Our analysis shows that while density does not determine the spread of the virus, it could increase the odds of infection in a county. Highly-dense counties are often more connected internally by public transportation systems and externally via international airports. These connections create a network effect that makes these counties hubs of interaction and innovation, and often the excellent quality of healthcare. The same connections, ironically, can result in a faster spread of a virus.

However, if density were the only factor it would not explain the difference between San Francisco and Queens County. While San Fransisco County and Queens County have very similar levels of density and public transportation commute, Queens has 15 times more cases per capita. Rather than blaming density for the spread of COVID-19, we need to consider the fact that cities with different densities have different dynamics that require different modes of design, planning, and action.

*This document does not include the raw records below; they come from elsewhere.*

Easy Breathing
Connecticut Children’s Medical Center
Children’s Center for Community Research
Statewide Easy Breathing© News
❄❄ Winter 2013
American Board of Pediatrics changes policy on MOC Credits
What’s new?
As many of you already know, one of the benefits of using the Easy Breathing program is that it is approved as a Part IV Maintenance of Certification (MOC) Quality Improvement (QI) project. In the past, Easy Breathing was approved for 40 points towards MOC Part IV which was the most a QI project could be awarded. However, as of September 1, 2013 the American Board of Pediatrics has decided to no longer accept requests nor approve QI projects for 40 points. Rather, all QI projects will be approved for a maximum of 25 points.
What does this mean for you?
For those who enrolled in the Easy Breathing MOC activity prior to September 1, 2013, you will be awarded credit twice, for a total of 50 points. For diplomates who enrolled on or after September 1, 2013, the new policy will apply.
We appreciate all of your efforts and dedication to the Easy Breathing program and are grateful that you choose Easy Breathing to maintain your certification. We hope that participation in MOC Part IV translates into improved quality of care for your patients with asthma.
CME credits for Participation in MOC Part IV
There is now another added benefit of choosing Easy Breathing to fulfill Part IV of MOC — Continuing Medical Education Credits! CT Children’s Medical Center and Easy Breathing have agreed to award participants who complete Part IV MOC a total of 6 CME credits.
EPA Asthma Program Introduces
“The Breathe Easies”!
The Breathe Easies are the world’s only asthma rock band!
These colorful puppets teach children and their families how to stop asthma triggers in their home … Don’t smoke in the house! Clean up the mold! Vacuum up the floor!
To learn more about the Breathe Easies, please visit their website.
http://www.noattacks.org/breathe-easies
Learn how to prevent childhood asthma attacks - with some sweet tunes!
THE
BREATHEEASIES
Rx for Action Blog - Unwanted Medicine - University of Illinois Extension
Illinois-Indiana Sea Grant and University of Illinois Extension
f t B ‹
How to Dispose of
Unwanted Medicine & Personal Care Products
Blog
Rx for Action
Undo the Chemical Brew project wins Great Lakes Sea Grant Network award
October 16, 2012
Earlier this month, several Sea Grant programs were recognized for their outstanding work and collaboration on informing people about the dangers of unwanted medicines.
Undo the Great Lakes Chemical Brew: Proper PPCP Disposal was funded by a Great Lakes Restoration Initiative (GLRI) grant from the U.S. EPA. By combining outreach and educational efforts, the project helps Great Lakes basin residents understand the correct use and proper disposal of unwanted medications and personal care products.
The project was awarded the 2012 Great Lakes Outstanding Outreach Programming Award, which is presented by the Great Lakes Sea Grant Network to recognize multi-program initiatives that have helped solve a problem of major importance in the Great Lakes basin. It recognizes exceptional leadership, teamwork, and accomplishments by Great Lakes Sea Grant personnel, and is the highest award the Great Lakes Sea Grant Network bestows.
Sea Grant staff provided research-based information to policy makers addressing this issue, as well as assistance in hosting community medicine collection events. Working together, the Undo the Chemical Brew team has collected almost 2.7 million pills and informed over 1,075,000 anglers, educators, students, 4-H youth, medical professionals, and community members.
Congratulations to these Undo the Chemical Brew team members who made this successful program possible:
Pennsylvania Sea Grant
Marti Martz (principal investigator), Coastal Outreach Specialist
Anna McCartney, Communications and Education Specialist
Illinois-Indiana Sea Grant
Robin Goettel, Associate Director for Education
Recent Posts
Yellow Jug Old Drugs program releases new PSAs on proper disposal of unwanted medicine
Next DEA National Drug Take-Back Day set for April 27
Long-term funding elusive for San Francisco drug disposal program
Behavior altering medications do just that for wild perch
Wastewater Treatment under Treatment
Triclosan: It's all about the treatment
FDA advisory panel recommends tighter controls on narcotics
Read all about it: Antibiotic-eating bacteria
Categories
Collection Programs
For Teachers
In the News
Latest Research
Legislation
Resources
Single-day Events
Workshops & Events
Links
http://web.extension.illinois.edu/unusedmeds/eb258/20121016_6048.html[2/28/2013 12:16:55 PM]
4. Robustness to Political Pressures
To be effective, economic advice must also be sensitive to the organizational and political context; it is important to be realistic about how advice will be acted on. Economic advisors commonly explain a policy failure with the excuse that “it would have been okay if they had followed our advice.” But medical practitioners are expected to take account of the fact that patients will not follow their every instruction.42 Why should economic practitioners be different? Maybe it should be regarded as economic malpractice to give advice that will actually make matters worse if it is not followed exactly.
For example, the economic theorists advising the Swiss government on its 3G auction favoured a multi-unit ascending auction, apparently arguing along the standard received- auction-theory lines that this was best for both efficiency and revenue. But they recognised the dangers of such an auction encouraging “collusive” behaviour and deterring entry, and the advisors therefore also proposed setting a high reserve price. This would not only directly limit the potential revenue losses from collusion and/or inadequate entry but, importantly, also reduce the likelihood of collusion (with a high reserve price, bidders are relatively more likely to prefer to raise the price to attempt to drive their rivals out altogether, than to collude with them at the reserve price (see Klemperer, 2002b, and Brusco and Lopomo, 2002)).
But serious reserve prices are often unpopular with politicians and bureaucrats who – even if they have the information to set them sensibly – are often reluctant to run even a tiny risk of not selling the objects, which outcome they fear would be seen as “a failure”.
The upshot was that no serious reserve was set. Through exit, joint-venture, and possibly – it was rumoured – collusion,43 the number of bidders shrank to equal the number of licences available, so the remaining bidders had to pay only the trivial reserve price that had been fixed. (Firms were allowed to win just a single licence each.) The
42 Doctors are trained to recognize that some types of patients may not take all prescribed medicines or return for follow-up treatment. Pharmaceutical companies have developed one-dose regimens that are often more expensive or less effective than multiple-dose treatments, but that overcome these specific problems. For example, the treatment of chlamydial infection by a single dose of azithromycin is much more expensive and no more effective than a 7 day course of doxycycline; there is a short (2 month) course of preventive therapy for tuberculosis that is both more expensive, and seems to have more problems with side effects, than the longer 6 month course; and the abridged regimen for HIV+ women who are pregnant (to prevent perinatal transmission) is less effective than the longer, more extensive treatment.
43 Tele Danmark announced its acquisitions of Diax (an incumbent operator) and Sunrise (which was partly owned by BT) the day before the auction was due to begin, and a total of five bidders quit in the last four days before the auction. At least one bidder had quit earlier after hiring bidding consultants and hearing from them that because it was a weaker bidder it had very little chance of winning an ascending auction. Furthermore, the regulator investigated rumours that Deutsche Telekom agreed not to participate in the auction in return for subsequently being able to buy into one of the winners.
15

A highly-dense city such as New York offers possibilities for mobilizing actions that are next to impossible in a suburban or rural situation. Yet, in the face of a pandemic, it was taken by surprise. Singapore, a city with a higher density than NY was able to contain the pandemic rapidly by early detection and quarantine, contact tracing, social distancing, rapidly deploying healthcare and alternate healthcare sites, and putting a robust system in place, focused on containment & mitigation.

Density cannot be ignored when planning and designing for pandemics. But it must be addressed within the context of the vulnerabilities and possibilities of a specific urban density, with an understanding that beyond a specific threshold- cities become hyperdense and require hypervigilance. We also have to think about fundamentally resilient health systems that form the foundation of a network of cities instead of concentrating foundational human health resources in a few mega-centers. Perhaps its time for Urban tech and Urban Health to come together inequitable and agile ways so we can be prepared for a pandemic without fundamentally compromising the facets of a city that make it thrive.

In this debate about density, data serves as a valuable window into how we can approach urban planning. Our findings beg for a continued debate about density,” one that looks for both incidence and mortality, and includes the lens of equity, social experience, technology, and environmental quality.

In our next discussion, we will look at the growth rate and the ability to flatten the curve- and study what this means for planning and design. We look forward to engaging with diverse perspectives.